Bethany Blues goes green with green roof Coastal Point

Staff Reporter

In terms of green projects, there are involved projects such as solar panels or rooftop windmills, wherein a return on investment can be calculated out to the penny, depending on the system, the geography, any rebates offered, and, of course, time. And then there is green that simply makes good financial sense right away.

Coastal Point • Jesse Pryor

A crane starts lifting up the supplies needed to create the green roof at the Lewes location of Bethany Blues.

For example, a homeowner could outfit their house with all new CFL or LED lightbulbs, or they could turn out lights in rooms they are not using. A new dryer might have an Energy Star logo and be more efficient than the one that came with the house, but hanging clothes outside to dry is free.

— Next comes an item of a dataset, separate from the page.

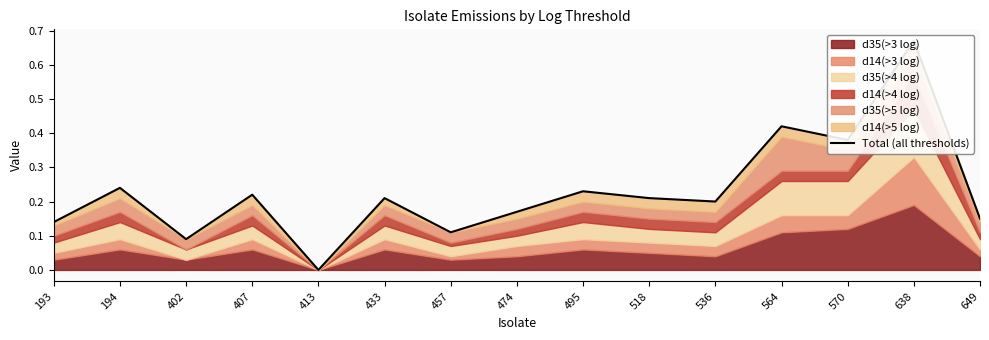

Count the number of values greater than 0.

14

As a restaurant owner, Jim Weisgerber knows that saving money – especially in the summer, when cooling cost can be exorbitant – makes sense. So, he decided to install a green roof at the new Bethany Blues location in Lewes.

Green roofs are essentially rooftop gardens with special barriers and plants that – depending on region, climate, building and design – can do everything from saving on heating and cooling bills to aiding in sound insulation.

According to Green Roofs for Healthy Cities, a green-roof industry association, Environment Canada found that a typical one-story building with a grass roof and about 4 inches of growing medium would result in a 25 percent reduction in summer cooling needs. They found that field experiments in Ottawa, Canada, showed that a 6-inch extensive green roof reduced heat gains by 95 percent and heat losses by 26 percent compared to a reference roof.

The green roof at Bethany Blues has a thin filter, soil and plants in about four to six inches of dirt. Weisgerber said it will cut their heating and cooling bills by limiting heat transfer and should pay for itself in two to three years.

“If it’s 75 degrees outside, it’s about 140 to 150 degrees on the roof, and then all that heat transfers through,” explained Weisgerber. “The plants absorb all the sunlight, sweat it off, and the surface of the roof stays about that same as outside. There’s no heat transfer through the roof.”

Weisgerber estimates his Lewes location will use 5 to 15 percent less air conditioning because of the very “low-tech” green roof installation. He learned about it from friends who had installed one and decided it was something they wanted to try.

Coastal Point • Jesse Pryor

The Bethany Blues and Element Eco-Consulting crews begin to lay down a gravel bed for the green roof.

Bethany Blues goes green with green roof Coastal Point

At the Lewes location, they planned the roof from the beginning of the new building’s design process, centralizing all of their rooftop equipment. During the design phase, they used an architect who specializes in green technology and architecture to make sure the roof was structurally sound, as the dirt and plants weigh a few tons. The soil was specially selected, and the plants need nothing but rainwater, to keep the green roof low-maintenance.

Matthew Peterson of Element Eco-Consulting – who worked with Bethany Blues on all aspects of the new building and green roof, including civil engineering, architectural design, landscape design and the interior design – said the green roof design aids in stormwater management, too, in addition to helping with cooling, so the overall environmental footprint of the project is further reduced.

“We’re excited. It was so much fun. We got to be there to help with the planting part of it and it was perfect. It rained right when we were done.”

Weisgerber also had help from American Hardscapes on installation day for the 1,500-square-foot project.

Although such European countries as Germany and Switzerland are at the forefront of green roof technologies, and some U.S. cities have massive displays – including the 450,000-square-foot green roof at the Ford Motor Company’s plant in Michigan – green roof technology is still is in its infancy in Delaware. Because there isn’t really one company heading the way or marketing the technology, for now, it is simply a low-tech way of saving some money and putting some oxygen back into the air.

“It’s so simple,” Weisgerber said. “Anybody can do it. There really isn’t a company making a lot of money doing it, it’s just a good idea.”

To further reduce their footprint, the restaurant also is implementing a recycling policy and may consider solar panels in the future. They also pride themselves on using the freshest milk products, sausage, vegetables and beer from local vendors.